В горе и в радости, в богатстве и в бедности, в болезни и в здравии,
пока смерть не разлучит нас
и даже смерть не разлучит нас.
— Тебя там не кормили что ли совсем? На тебе мои рубашки раньше едва сходились.
Сережа не ответил, продолжал только смотреть странным взглядом, и глаза из-за черных кругов под ними казались просто гигантскими.
— На вот, — Ольга сунула ему в руки старый пыльный плед, от которого полузнакомо пахло годами бедности, одним заваренным на двоих дошираком и угрозой гастрита. Сережа как-то заторможенно взял его, едва держа в пальцах, но не пошевелился, и Ольге пришлось этот плед снова у него отобрать, развернуть и завернуть его в него самостоятельно.
В детстве Ольга тайком от воспитательниц пыталась выкормить подобранного сорочонка. Орала эта нечисть страшно, только если не запихать ее в коробку, которая свет не пропускает. Тогда только успокаивался и засыпал. Что с тем сорочонком стало, Ольга уже не помнила. Да и неважно, у нее тут еще один такой. Она натянула плед Сереже на голову, завернула края так, чтоб ткань с плеч и груди не падала, и тогда он вдруг спросил:
— А мы где?
В первый раз спросил за… сколько уже часов прошло? До того или не понимал, что вообще происходит, или не верил, что это взаправду. Вел себя поначалу, как дикая зверюга, потом притих и застыл, будто изображая мертвого, а теперь вот очень медленно оттаивал. Процессор у Сережи сбоил по-страшному.
— Мы тут ненадолго, — ответила Ольга только. — Задерживаться нельзя, но еще несколько часов у нас есть. Накормлю тебя и поспишь.
Сережа медленно кивнул, продолжая изучать ее глазами, и Ольга оставила его этому занятию, отойдя к старенькой газовой плите.
Пока вода вскипала и варились пельмени, молчали. Ольга только слышала, как Сережа иногда возится и шуршит пледом, и диван под ним скрипит, а потом все опять затихало.
Она сменила кастрюлю на сковородку, когда раздалось:
— Я думал, ты умерла.
Ольга это уже который раз от него слышала, Сережа как пластинка заевшая, но это не раздражало, только вводило в какую-то душную тоску и беспомощную злобу на тупую систему с ее тупыми ошибками. Добиться от Сережи нормальных объяснений не вышло, но он все бормотал что-то про какую-то похоронку, пока сюда ехали, так что сложить два и два не так сложно.
— Мертвые разве умеют так классно пельмени жарить, а, Сереж? Сметаны тут жалко только нету.
Он не ответил. А раньше всегда начинал страшно страдать, если сметаны не было. Насторожившись, Ольга к нему повернулась.
Сережа если плакал, то театрально, долго и зачастую громко. А сейчас сидел, молчал, смотрел на нее мокрыми глазами, сжимая плед в белых пальцах.

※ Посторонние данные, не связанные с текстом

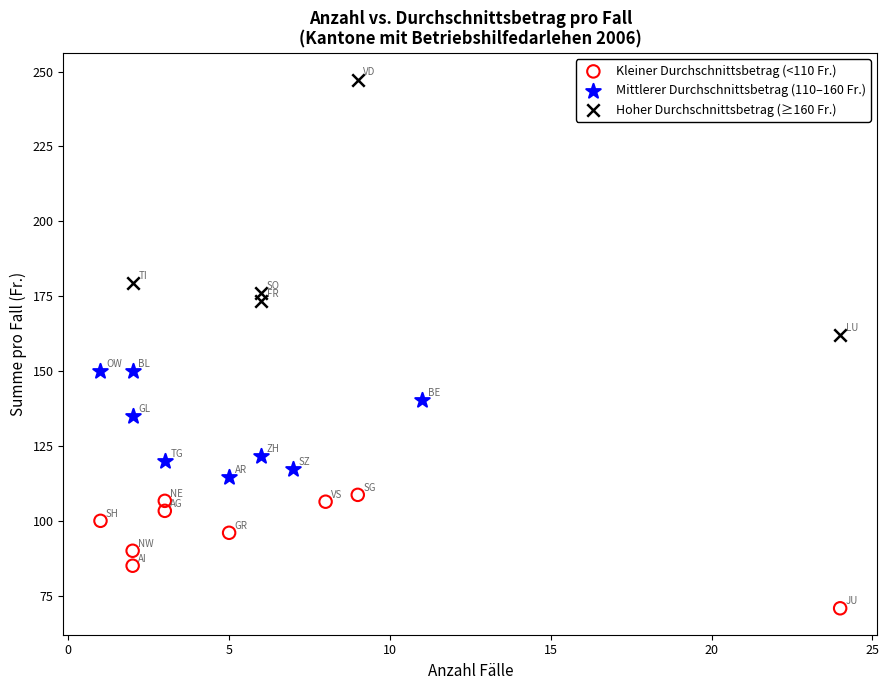

Which series contains the highest Y value?

Hoher Durchschnittsbetrag (≥160 Fr.)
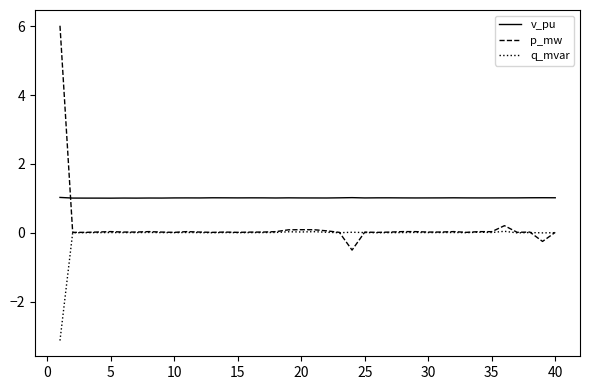

Which series has the largest total across all categories?

v_pu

— Оль, ты же так тоже в розыске теперь будешь, — сказал он вдруг медленно и тихо, как будто только что понял.
Ольга вздохнула, сделала огонь поменьше и присела возле него. Диван скрипнул и угрожающе продавился.
— В горе и в радости, Сереж.
Он сделал очень сложное мученическое выражение лица. Ольга откинулась на спинку, подняв пыль — диван заскрипел опять — и протянула к Сереже руку.
— Иди сюда.
И раньше же худой был, сейчас так вообще костлявый, обнимать почти неудобно. Сережа сдался без всякого сопротивления, не то, что в первый раз, как увидел, почти завизжав, чтоб она не подходила. С этими пернатыми тараканами она еще потом разберется. Сейчас же Ольга его только обняла крепко, ткнулась носом в волосы, стащив с головы плед, и вдохнула.
Ох,
блять, она скучала.
От Сережи пахло больницей и пылью.
Он совсем затих. То, что дышал, понятно было только по движению грудной клетки.
— Вот видишь, — сказала она тихо, положив ладонь ему на затылок. — И даже смерть не разлучила.
Сережа натурально
сломался.
Его затрясло, как кнопку на пульте нажали, и он жалобно долго на одной ноте завыл, захлебываясь, и худые руки вцепились в Ольгу неожиданно крепко, почти больно, и она зажмурилась, притискивая его к себе крепче, повторяя, что все хорошо, а от его слез и слюны мокла футболка.
Господи, она никогда не видела, чтобы он так рыдал.
— Сереж, пельмени подгорят.
Так глупо, какое ему вообще дело до пельменей сейчас, но он сквозь слезы просто подавился усталым задушенным смехом, который снова перетек в истерическое трудноразличимое нечто. И так и не отпустил, а потом, снова сойдя на задавленный смех, выдал, запинаясь:
— О, пожалуйста, только не пельмени.